Workaccount2 · on June 10, 2022

Singularity Hub is just a clickbait pop science site.

valw · on June 10, 2022

> the annual worldwide energy usage of blockchain technology is roughly equal to the annual US energy waste from machines plugged in while in standby mode. It is also significantly lower than the annual worldwide usage of Christmas lights, and wash dryers.

... and it benefits much, much fewer people.

That's analogous to the pro-air-travel disinformation argument: "air travel is only 2% of CO2 emissions". It is only so because air travel is only adopted by a small minority of people: that doesn't stop it from being insanely carbon-intensive.

valw · on April 1, 2022

April fool's joke : we'll pretend that bugs in software are distributed as a homogeneous Poisson process, AND that Poisson distributions are bounded, while we're at it.

Poisson d'avril!

valw · on March 3, 2022

Reminder that the Computer Languages Benchmark Game itself recommends against using it to draw general conclusions about performance of languages in real-world apps: https://benchmarksgame-team.pages.debian.net/benchmarksgame/...

> We are profoundly uninterested in claims that these measurements, of a few tiny programs, somehow define the relative performance of programming languages aka Which programming language is fastest?

Now, I challenge you to find a major bloated software where the main source of overhead is Python interpretation.
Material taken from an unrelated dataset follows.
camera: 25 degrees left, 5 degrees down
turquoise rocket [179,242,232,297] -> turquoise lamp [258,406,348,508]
IME it's always something else, like the surrounding UI framework.

The Office suite is written in C++ and is badly bloated, obviously not because of language execution overhead but because of technical debt, which if that's any indication recommends against using low-level languages.
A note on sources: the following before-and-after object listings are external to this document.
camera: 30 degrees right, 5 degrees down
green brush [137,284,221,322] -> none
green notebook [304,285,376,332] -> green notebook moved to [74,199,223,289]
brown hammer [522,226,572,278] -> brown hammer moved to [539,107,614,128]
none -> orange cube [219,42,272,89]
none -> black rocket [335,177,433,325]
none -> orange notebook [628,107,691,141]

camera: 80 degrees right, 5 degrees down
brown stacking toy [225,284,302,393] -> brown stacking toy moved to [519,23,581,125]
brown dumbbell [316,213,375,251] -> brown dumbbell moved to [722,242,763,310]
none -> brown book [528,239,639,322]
teakettle42 · on March 3, 2022

> I challenge you to find a major bloated software where the main source of overhead is Python interpretation

In every piece of non-trivial software I’ve written in python, the main source of overhead has been Python interpretation.
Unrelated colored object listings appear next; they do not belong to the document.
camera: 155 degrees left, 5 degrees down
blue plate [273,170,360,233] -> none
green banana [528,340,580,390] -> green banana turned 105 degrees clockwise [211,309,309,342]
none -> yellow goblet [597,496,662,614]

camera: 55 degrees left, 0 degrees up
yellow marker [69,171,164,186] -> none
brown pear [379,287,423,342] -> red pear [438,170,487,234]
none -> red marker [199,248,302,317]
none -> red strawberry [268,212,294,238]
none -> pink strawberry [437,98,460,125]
I don’t think it’d be hard at all to meet your challenge.

igouy · on March 3, 2022

If it wouldn't be hard at all, we're left to wonder that you don't seem to have tried.

teakettle42 · on March 6, 2022

Performing a legitimate performance benchmark of even one piece of enterprise Python software — much less across a representative survey — is well beyond the reasonable scope of a comment board reply.

igouy · on March 7, 2022

So, too hard.

valw · on March 3, 2022

> Sir Tony Hoare famously said: “Premature optimization is the root of all evil.”

Er, wasn't it Donald Knuth? https://wiki.c2.com/?PrematureOptimization

commandlinefan · on March 3, 2022

It was, but the author can be forgiven for mixing them up. Knuth did say it originally, but Hoare repeated it (in writing), properly attributing it to Knuth. Knuth then read Hoare's quote, missed the attribution, forgot that he was the one who said it, and repeated it again in writing, mis-attributing it to Hoare.

MailNerd · on March 3, 2022

Sounds reasonable, source: http://shreevatsa.wordpress.com/2008/05/16/premature-optimiz...

Let me fix it.

MailNerd · on March 3, 2022

Not totally sure.

https://ubiquity.acm.org/article.cfm?id=1513451

> Every programmer with a few years' experience or education has heard the phrase "premature optimization is the root of all evil." This famous quote by Sir Tony Hoare (popularized by Donald Knuth) has become a best practice among software engineers.

valw · on Nov 30, 2021

I submit that Event Sourcing (or at least something very close to it) can be easy, once you've removed some technology locks. I've seen it happen with Datomic (https://vvvvalvalval.github.io/posts/2018-11-12-datomic-even...), but it can probably happen similarly with other tech, such as XTDB (https://xtdb.com/).

valw · on Nov 30, 2021

I wrote the blog post you cited (thanks!) but I disagree with both statements: that is not what is meant in the article.

1. I don't think Event Sourcing sucks - I think we are lacking accessible technology for supporting it. 2. For most difficulties encountered in Event Sourcing, I would rather blame distribution taken to the extreme.